As a whole, VR and AR are going to be a technological boon for robotics. In order for these VR systems to work they have to map the world and make their characters interact with it and with you. This is exactly what robots need. Robots have to learn about their environment and interact with it and you. The trouble is that robots have always been a very expensive medium to practice 3D mapping. VR is eliminating that obstacle. The relative affordability, and widespread adoption of VR, will allow hundreds of people to develop algorithms for computer creatures to see and interact with the world. Those algorithms and apps will then be able to port directly over into a home robot that has to do the dishes. VR is going to he a huge stimulus to robotics sensing technology.
VR is also going to lend itself to human machine interaction. The ability to create a virtual version of your robot and then interact with it and have it react as it would in the real world will allow for more tweaks to be made. Roboticists and interaction designs will be able to prototype a head nod or an eye blink that would normally have required a physical prototype. In this sense VR is going to speed up the development of personal robots that interact with us. Soon the interactions and the hardware will be able to be developed simultaneously, when it used to be sequentially.

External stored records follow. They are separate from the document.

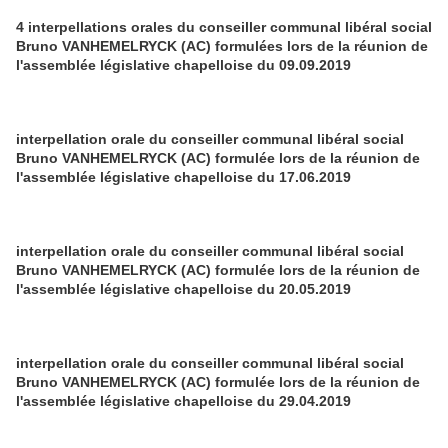
4 interpellations orales du conseiller communal libéral social
Bruno VANHEMELRYCK (AC) formulées lors de la réunion de
l'assemblée législative chapelloise du 09.09.2019
interpellation orale du conseiller communal libéral social
Bruno VANHEMELRYCK (AC) formulée lors de la réunion de
l'assemblée législative chapelloise du 17.06.2019
interpellation orale du conseiller communal libéral social
Bruno VANHEMELRYCK (AC) formulée lors de la réunion de
l'assemblée législative chapelloise du 20.05.2019
interpellation orale du conseiller communal libéral social
Bruno VANHEMELRYCK (AC) formulée lors de la réunion de
l'assemblée législative chapelloise du 29.04.2019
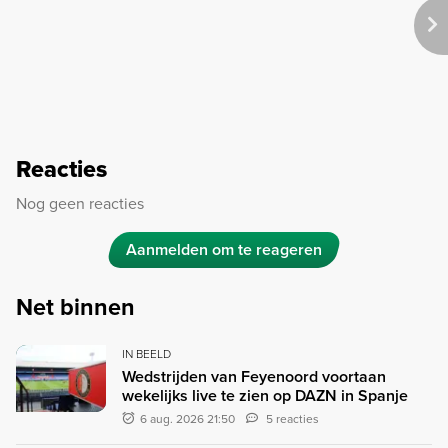
Reacties
Nog geen reacties
Aanmelden om te reageren
Net binnen
IN BEELD
Wedstrijden van Feyenoord voortaan
wekelijks live te zien op DAZN in Spanje
6 aug. 2026 21:50
5 reacties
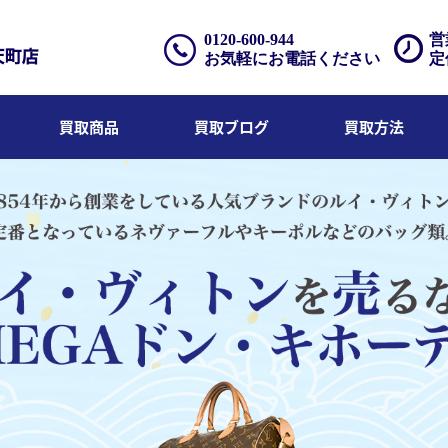
0120-600-944
営
お気軽にお電話ください
定
買取商品
買取ブログ
買取方法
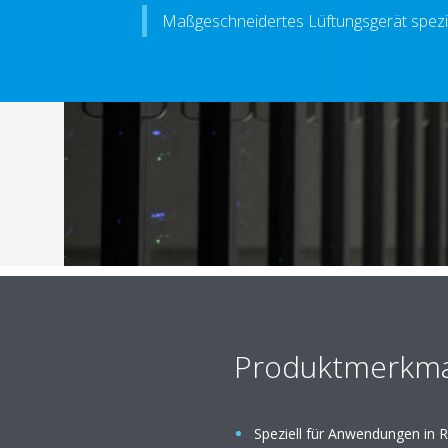
Maßgeschneidertes Lüftungsgerät spezi
Produktmerkma
Speziell für Anwendungen in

But there is one robot killer in VR that will be significant. Today, if you look at many of the robots coming to market, they are often what are called "social robots." These personal assistants are basically a motorized interface that can interact with you at a deep level through great expression. These robots, like Jibo and Pepper, are characters that you use to interact with the Web or your house. But since they are not a device that interacts physically with the world, like picking up a shirt, they are easily replaced by AR. Microsoft has already demoed a partial version of this with their Hololens, when it projected an interactive robot onto a simple mobile robot. Social robots that serve no purpose beyond an interface are going to be in great danger of being replaced entirely by the software in a headset that can be built by a kid in a garage for free. Robots that may be replaced include tour guides, entertainment robots, some educational robots, purely social robots, robot pets.
The only way that robots can remain relevant within the VR world that is coming will be to perform physical tasks that software never can. They must vacuum floors, do laundry, watch the kids, secure the house, cook a meal, or prepare pills. Basically they must be a laborer, not a friend.
Though there is no reason to go to one extreme or another. Again Microsoft's demo of an AR robot showed how the social components of the robot could be combined with the physical. Such a hybrid system might be ideal. For games and interaction a home robot might be virtually masked with a cape or a face. But the rest of the time it will simply be the little box roaming around sweeping the floor.